___ Dataset excerpts ___

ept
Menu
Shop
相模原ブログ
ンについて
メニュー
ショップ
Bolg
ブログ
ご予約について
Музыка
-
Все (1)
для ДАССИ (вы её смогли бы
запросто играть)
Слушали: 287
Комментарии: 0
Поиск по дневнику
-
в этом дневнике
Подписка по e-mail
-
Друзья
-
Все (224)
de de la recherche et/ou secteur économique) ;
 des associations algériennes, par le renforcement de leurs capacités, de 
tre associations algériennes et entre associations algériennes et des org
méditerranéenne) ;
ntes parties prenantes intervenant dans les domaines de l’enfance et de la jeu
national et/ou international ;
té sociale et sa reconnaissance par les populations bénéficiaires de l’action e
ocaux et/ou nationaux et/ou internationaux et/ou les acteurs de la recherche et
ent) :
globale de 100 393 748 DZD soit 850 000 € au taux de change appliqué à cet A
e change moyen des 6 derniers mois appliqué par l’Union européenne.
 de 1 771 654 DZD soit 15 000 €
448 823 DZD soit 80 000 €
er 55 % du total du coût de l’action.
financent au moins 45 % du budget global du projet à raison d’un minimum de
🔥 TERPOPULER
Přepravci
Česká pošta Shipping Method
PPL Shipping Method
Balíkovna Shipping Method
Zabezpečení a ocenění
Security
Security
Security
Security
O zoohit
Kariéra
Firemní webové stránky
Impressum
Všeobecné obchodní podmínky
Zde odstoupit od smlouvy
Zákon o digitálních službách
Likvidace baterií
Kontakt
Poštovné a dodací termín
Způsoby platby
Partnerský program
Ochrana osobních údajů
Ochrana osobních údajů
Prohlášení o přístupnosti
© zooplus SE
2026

___
___ Dataset excerpts ___

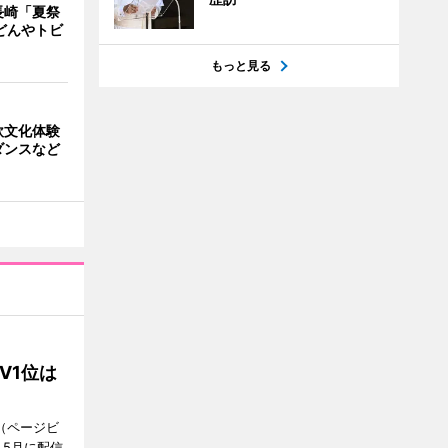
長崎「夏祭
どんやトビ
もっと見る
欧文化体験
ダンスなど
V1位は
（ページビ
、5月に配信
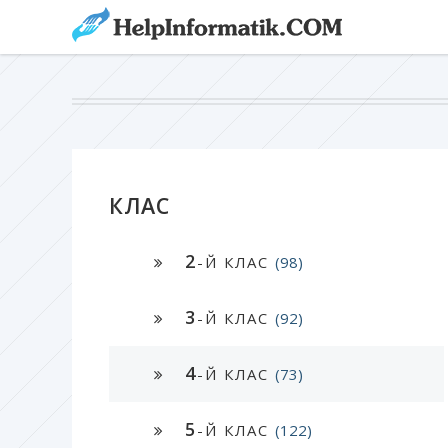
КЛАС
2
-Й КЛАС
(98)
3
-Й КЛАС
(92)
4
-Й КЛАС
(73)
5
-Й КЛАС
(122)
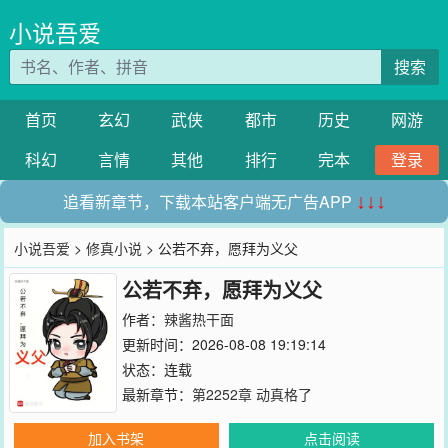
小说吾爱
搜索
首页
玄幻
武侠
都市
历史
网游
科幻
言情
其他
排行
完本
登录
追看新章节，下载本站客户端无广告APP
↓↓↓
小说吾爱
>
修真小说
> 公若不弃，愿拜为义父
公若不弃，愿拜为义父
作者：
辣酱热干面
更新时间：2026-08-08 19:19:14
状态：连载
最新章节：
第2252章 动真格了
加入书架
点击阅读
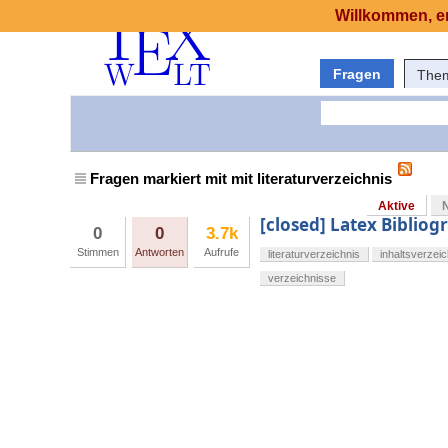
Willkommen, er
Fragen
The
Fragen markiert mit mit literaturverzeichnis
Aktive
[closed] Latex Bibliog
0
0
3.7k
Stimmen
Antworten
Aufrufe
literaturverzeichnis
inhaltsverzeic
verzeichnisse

___
___ Dataset excerpts ___

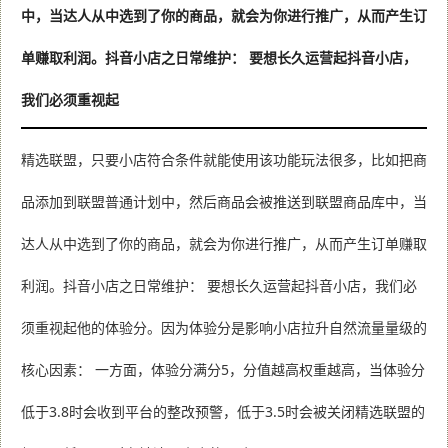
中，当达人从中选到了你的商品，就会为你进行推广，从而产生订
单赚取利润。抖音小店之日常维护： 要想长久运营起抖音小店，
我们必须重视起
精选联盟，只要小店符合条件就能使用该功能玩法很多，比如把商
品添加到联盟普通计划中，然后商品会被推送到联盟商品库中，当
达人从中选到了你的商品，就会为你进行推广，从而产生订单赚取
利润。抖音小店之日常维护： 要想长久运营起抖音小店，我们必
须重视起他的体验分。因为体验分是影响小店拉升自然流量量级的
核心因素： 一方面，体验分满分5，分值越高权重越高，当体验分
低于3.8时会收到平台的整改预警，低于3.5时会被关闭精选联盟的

___

▶ **What is expected**: Please list every row above that contains the word "literaturverzeichnis", copying each such row in full.

▶ **Answer space**:
Fragen markiert mit mit literaturverzeichnis
literaturverzeichnis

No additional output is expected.